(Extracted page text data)
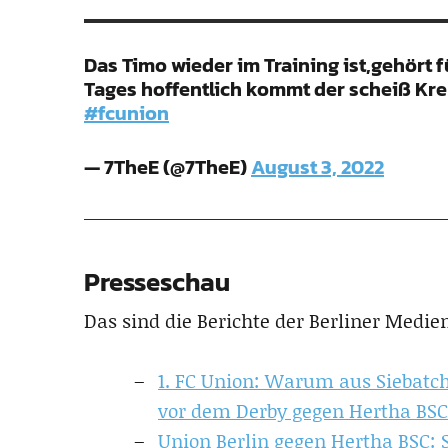
Das Timo wieder im Training ist,gehört f
Tages hoffentlich kommt der scheiß Kre
#fcunion
— 7TheE (@7TheE)
August 3, 2022
Presseschau
Das sind die Berichte der Berliner Medie
1. FC Union: Warum aus Siebatc
vor dem Derby gegen Hertha BSC 
Union Berlin gegen Hertha BSC: S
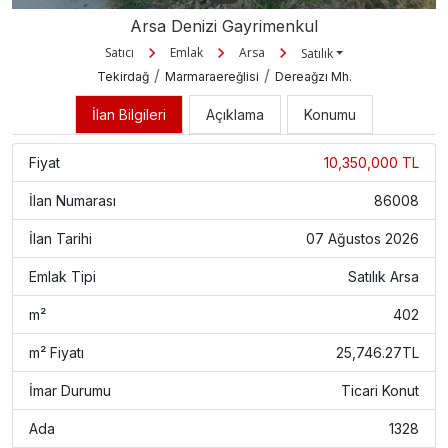
Arsa Denizi Gayrimenkul
Satıcı
Emlak
Arsa
Satılık
/
/
Tekirdağ
Marmaraereğlisi
Dereağzı Mh.
İlan Bilgileri
Açıklama
Konumu
Fiyat
10,350,000 TL
İlan Numarası
86008
İlan Tarihi
07 Ağustos 2026
Emlak Tipi
Satılık Arsa
m²
402
m² Fiyatı
25,746.27TL
İmar Durumu
Ticari Konut
Ada
1328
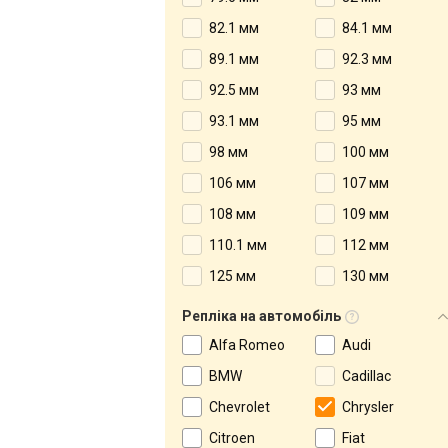
82.1 мм
84.1 мм
89.1 мм
92.3 мм
92.5 мм
93 мм
93.1 мм
95 мм
98 мм
100 мм
106 мм
107 мм
108 мм
109 мм
110.1 мм
112 мм
125 мм
130 мм
Репліка на автомобіль
Alfa Romeo
Audi
BMW
Cadillac
Chevrolet
Chrysler
Citroen
Fiat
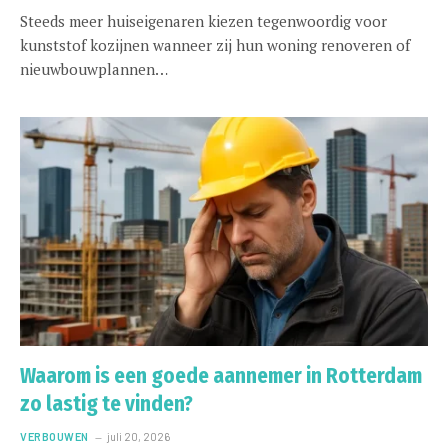
Steeds meer huiseigenaren kiezen tegenwoordig voor
kunststof kozijnen wanneer zij hun woning renoveren of
nieuwbouwplannen…
Waarom is een goede aannemer in Rotterdam
zo lastig te vinden?
VERBOUWEN
juli 20, 2026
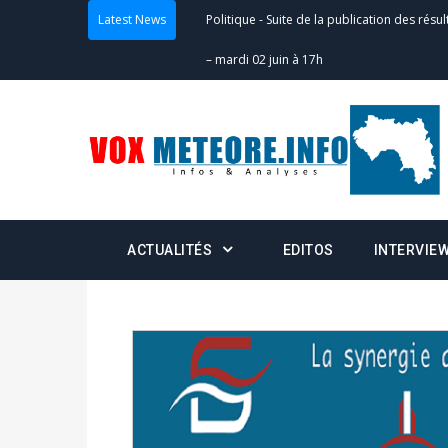
Latest News
Politique
-
Suite de la publication des résul
– mardi 02 juin à 17h
Politique
-
Scrutins : la DGE active un centr
24h/24 et 7j/7
Actualités
-
Double scrutin du 31 mai : fin
minuit
ACTUALITÉS
EDITOS
INTERVIE
Actualités
-
Communiqué relatif à la délivra
Politique
-
Convocation des membres des 
Centralisation des Votes (CACV) à une pres
formation
Politique
-
Candidats : désignez vos représ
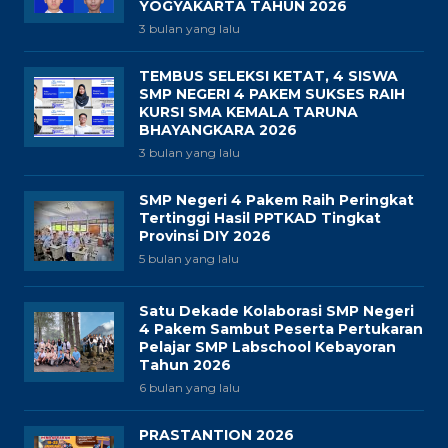
YOGYAKARTA TAHUN 2026
3 bulan yang lalu
TEMBUS SELEKSI KETAT, 4 SISWA
SMP NEGERI 4 PAKEM SUKSES RAIH
KURSI SMA KEMALA TARUNA
BHAYANGKARA 2026
3 bulan yang lalu
SMP Negeri 4 Pakem Raih Peringkat
Tertinggi Hasil PPTKAD Tingkat
Provinsi DIY 2026
5 bulan yang lalu
Satu Dekade Kolaborasi SMP Negeri
4 Pakem Sambut Peserta Pertukaran
Pelajar SMP Labschool Kebayoran
Tahun 2026
6 bulan yang lalu
PRASTANTION 2026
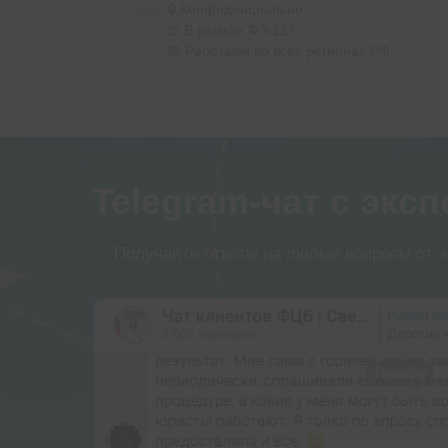
Шаг:
🔒 Конфиденциально
⚖️ В рамках ФЗ-127
💬 Работаем во всех регионах РФ
Telegram-чат с экс
Получайте ответы на любые вопросы от э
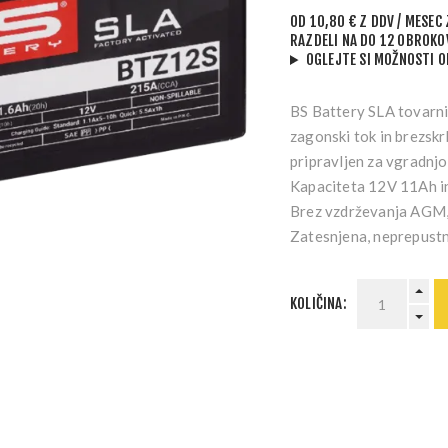
OD
10,80 € Z DDV
/ MESEC
RAZDELI NA DO 12 OBROKO
OGLEJTE SI MOŽNOSTI 
BS Battery SLA tovarn
zagonski tok in brezsk
pripravljen za vgradnjo 
Kapaciteta
12V 11Ah
i
Brez vzdrževanja AGM
Zatesnjena, neprepust
KOLIČINA:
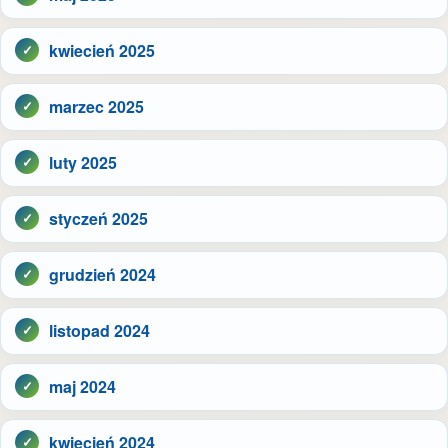
kwiecień 2025
marzec 2025
luty 2025
styczeń 2025
grudzień 2024
listopad 2024
maj 2024
kwiecień 2024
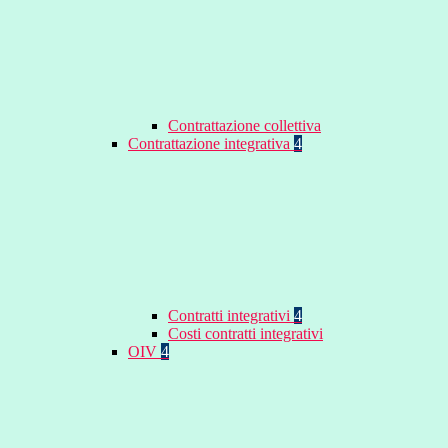
Contrattazione collettiva
Contrattazione integrativa
4
Contratti integrativi
4
Costi contratti integrativi
OIV
4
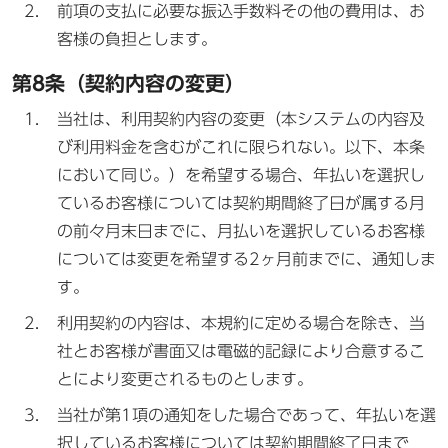
前項の支払に必要な振込手数料その他の費用は、お
客様の負担とします。
第8条（契約内容の変更）
当社は、利用契約内容の変更（本システムの内容及
び利用料金を含むがこれに限られない。以下、本条
において同じ。）を希望する場合、年払いを選択し
ているお客様については契約期間終了日が属する月
の前々月末日までに、月払いを選択しているお客様
については変更を希望する2ヶ月前までに、通知しま
す。
利用契約の内容は、本規約に定める場合を除き、当
社とお客様が書面又は電磁的記録により合意するこ
とにより変更されるものとします。
当社が第1項の通知をした場合であって、年払いを選
択しているお客様については契約期間終了日まで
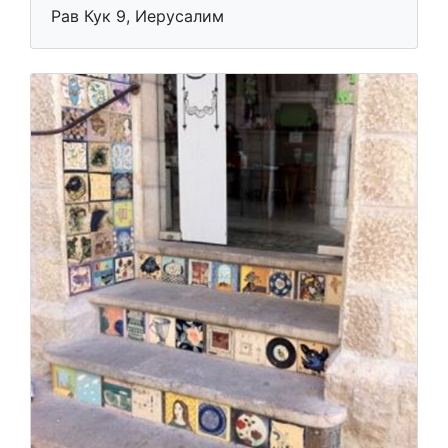
Рав Кук 9, Иерусалим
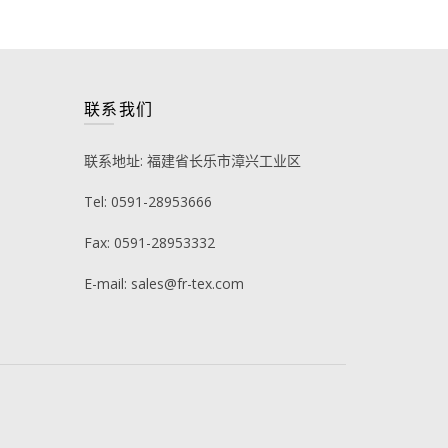
联系我们
联系地址: 福建省长乐市漳兴工业区
Tel: 0591-28953666
Fax: 0591-28953332
E-mail: sales@fr-tex.com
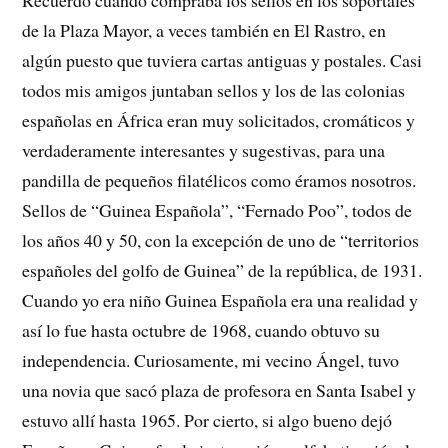
de la Plaza Mayor, a veces también en El Rastro, en
algún puesto que tuviera cartas antiguas y postales. Casi
todos mis amigos juntaban sellos y los de las colonias
españolas en África eran muy solicitados, cromáticos y
verdaderamente interesantes y sugestivas, para una
pandilla de pequeños filatélicos como éramos nosotros.
Sellos de “Guinea Española”, “Fernado Poo”, todos de
los años 40 y 50, con la excepción de uno de “territorios
españoles del golfo de Guinea” de la república, de 1931.
Cuando yo era niño Guinea Española era una realidad y
así lo fue hasta octubre de 1968, cuando obtuvo su
independencia. Curiosamente, mi vecino Ángel, tuvo
una novia que sacó plaza de profesora en Santa Isabel y
estuvo allí hasta 1965. Por cierto, si algo bueno dejó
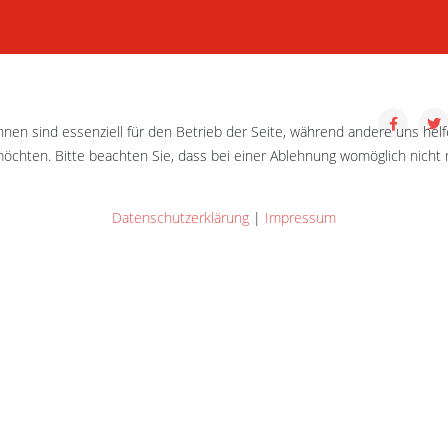
 Junioren-Garde.
hnen sind essenziell für den Betrieb der Seite, während andere uns hel
öchten. Bitte beachten Sie, dass bei einer Ablehnung womöglich nicht m
Datenschutzerklärung
|
Impressum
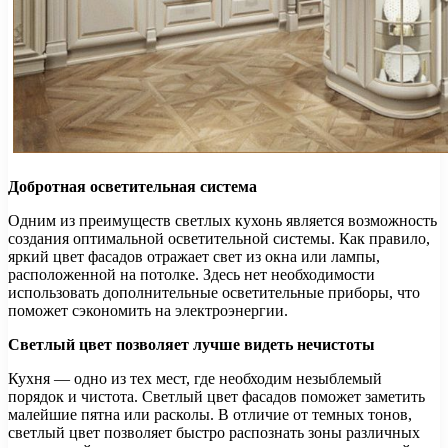
Добротная осветительная система
Одним из преимуществ светлых кухонь является возможность
создания оптимальной осветительной системы. Как правило,
яркий цвет фасадов отражает свет из окна или лампы,
расположенной на потолке. Здесь нет необходимости
использовать дополнительные осветительные приборы, что
поможет сэкономить на электроэнергии.
Светлый цвет позволяет лучше видеть нечистоты
Кухня — одно из тех мест, где необходим незыблемый
порядок и чистота. Светлый цвет фасадов поможет заметить
малейшие пятна или расколы. В отличие от темных тонов,
светлый цвет позволяет быстро распознать зоны различных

▶ _Instruction_
Print exactly the lines above that run from the one with "listopad 2024" to the one with "とにより変更されるものとします。", both included. No pictures.

▶ _Reply to the task_
listopad 2024
maj 2024
kwiecień 2024
Contrattazione collettiva
Contrattazione integrativa
4
Contratti integrativi
4
Costi contratti integrativi
OIV
4
前項の支払に必要な振込手数料その他の費用は、お
客様の負担とします。
第8条（契約内容の変更）
当社は、利用契約内容の変更（本システムの内容及
び利用料金を含むがこれに限られない。以下、本条
において同じ。）を希望する場合、年払いを選択し
ているお客様については契約期間終了日が属する月
の前々月末日までに、月払いを選択しているお客様
については変更を希望する2ヶ月前までに、通知しま
す。
利用契約の内容は、本規約に定める場合を除き、当
社とお客様が書面又は電磁的記録により合意するこ
とにより変更されるものとします。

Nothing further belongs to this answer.